The problem is that this statistic is skewed by a practice that some agents employ where if a listing doesn't sell quickly, they deactivate the listing and then reactivate the listing the next day. This resets the Days on Market count back to zero, making it seem like a new listing when in reality it has been listed for much longer.

A good example of this occurred earlier this year when I received a letter in the mail from a local agent giving a market update for my condo building. This letter said that in the previous month, one property in the building had sold, and it had been listed for seven days before selling. This seemed strange to me as I knew the property that sold had been listed for several months. I checked the listing and it turned out that it had been listed for a total of 232 days.

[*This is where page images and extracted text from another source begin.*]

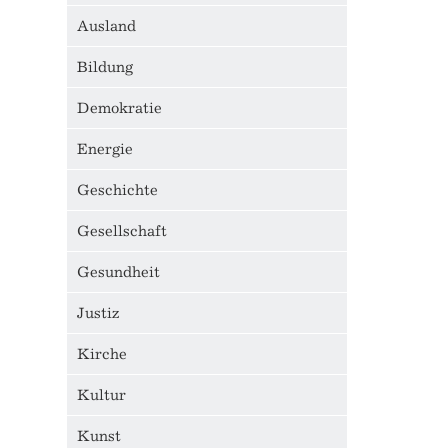
Ausland
Bildung
Demokratie
Energie
Geschichte
Gesellschaft
Gesundheit
Justiz
Kirche
Kultur
Kunst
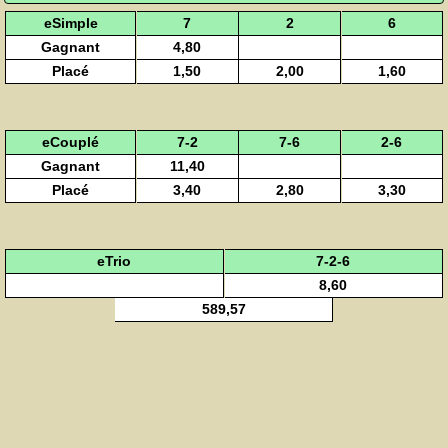
eSimple
7
2
6
Gagnant
4,80
Placé
1,50
2,00
1,60
eCouplé
7-2
7-6
2-6
Gagnant
11,40
Placé
3,40
2,80
3,30
eTrio
7-2-6
8,60
589,57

During this time, they had reduced the price by over 15 per cent, and also used three different real estate agents. It was only after this latest listing reactivation and accompanying price drop that the property sold. It is very obvious that this property did not sell in 7 days, however this is how it is advertised and how it appears when data is collected to measure market trends. So when we read news articles about how the average Days on Market in Toronto is under 2 weeks, the data used counts this property as taking 7 days to sell and not 232 days.

I am seeing more and more agents employ this strategy, but I don't see how it helps to sell a property. In the situation above, it was the price drop that sold the listing, not the fact the property was re-listed. All buyers in today's world are online, and they will already know about all the properties available that meet their criteria. If the same listing keeps popping up at the same price, buyers will keep ignoring it regardless of how many times it shows up on their screen. If anything, this could create a negative experience for them. In the modern world where the internet does most of the work when selling a house, many agents are struggling with finding ways to add value for their clients and this is something they try.

The long term effects of this strategy could be disastrous. Many people make their real estate decisions based on what industry experts say about the real estate market. When the data these experts use is flawed, they could be giving bad advice without realizing it. This also increases the risk of a market correction happening with little warning.

The good news is there are solutions to the problem. Industry regulators can help to make sure that this strategy is not used in a way that can skew the data, and the Days on Market statistic can be changed to measure how many days a property actually takes to sell instead of just measuring the most recent listing. Until then, as always buyers and sellers should be very thorough and ask for a complete history of every property they see.